RMSE for in-sample four step ahead forecasts are:
## [1] "Whole sample"
| c1 | c2 | c3 | c4 | |
|---|---|---|---|---|
| RMSE | 0.4475 | 0.5045 | 0.6389 | 0.7453 |
## [1] "2016 onward"
| c1 | c2 | c3 | c4 | |
|---|---|---|---|---|
| RMSE | 0.3278 | 0.4253 | 0.5107 | 0.6927 |
Spread by AFNS
Lets see how spread and their prediction by ANFS looks like:
The spreads shows consistent over estimation and under estimation for each case. And it fails to include c3c2 being more than c4c1 which is temporary.
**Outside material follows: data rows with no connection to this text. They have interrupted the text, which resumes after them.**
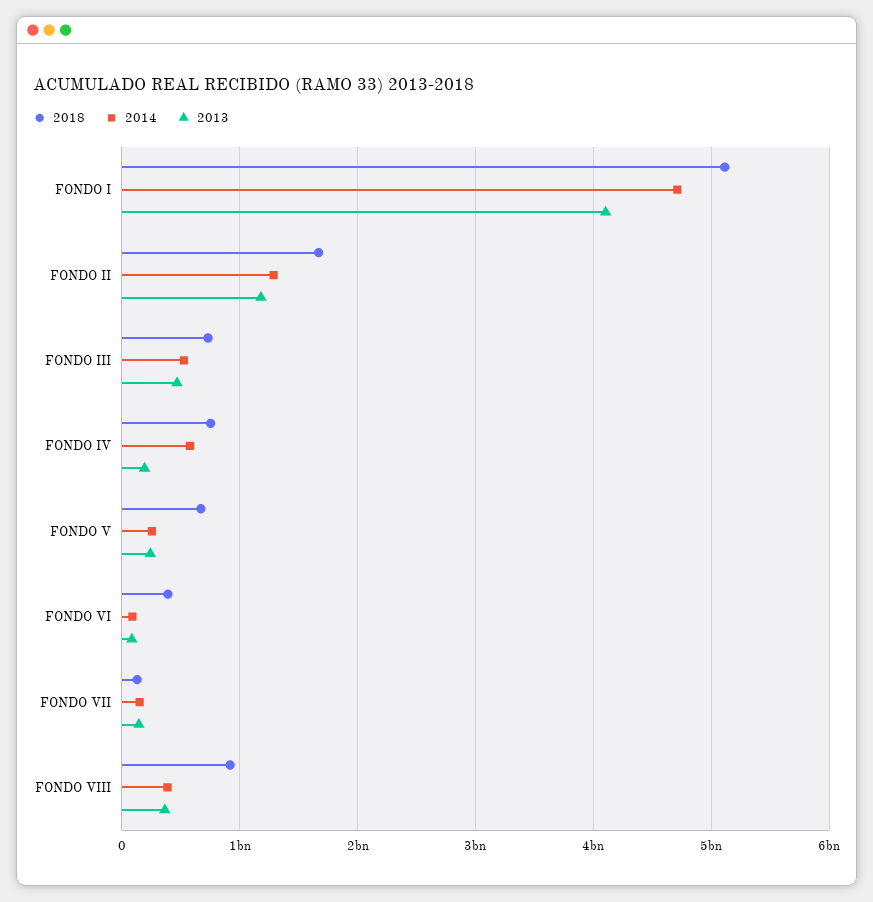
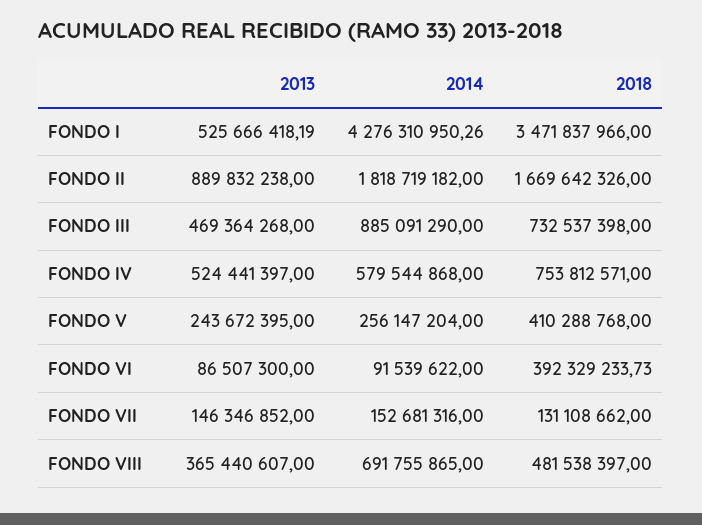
2018, FONDO I: 5100000000 -> 3471837966
2014, FONDO I: 4700000000 -> 4276310950.26
2013, FONDO I: 4100000000 -> 525666418.19
2014, FONDO II: 1300000000 -> 1818719182
2013, FONDO II: 1200000000 -> 889832238
2014, FONDO III: 500000000 -> 885091290
2013, FONDO IV: 200000000 -> 524441397
2018, FONDO V: 700000000 -> 410288768
2018, FONDO VIII: 900000000 -> 481538397
2014, FONDO VIII: 400000000 -> 691755865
Since model says it is a deviation it could use for trade yet the data is short for supporting this idea and the resulting profit dont seem to be much more than 10% risk free rate in this market. Considering sub sample, forecasts of c3c2 is better. Forecast of c4c3 shows a bump in middle of the chart that does not exist for the original series.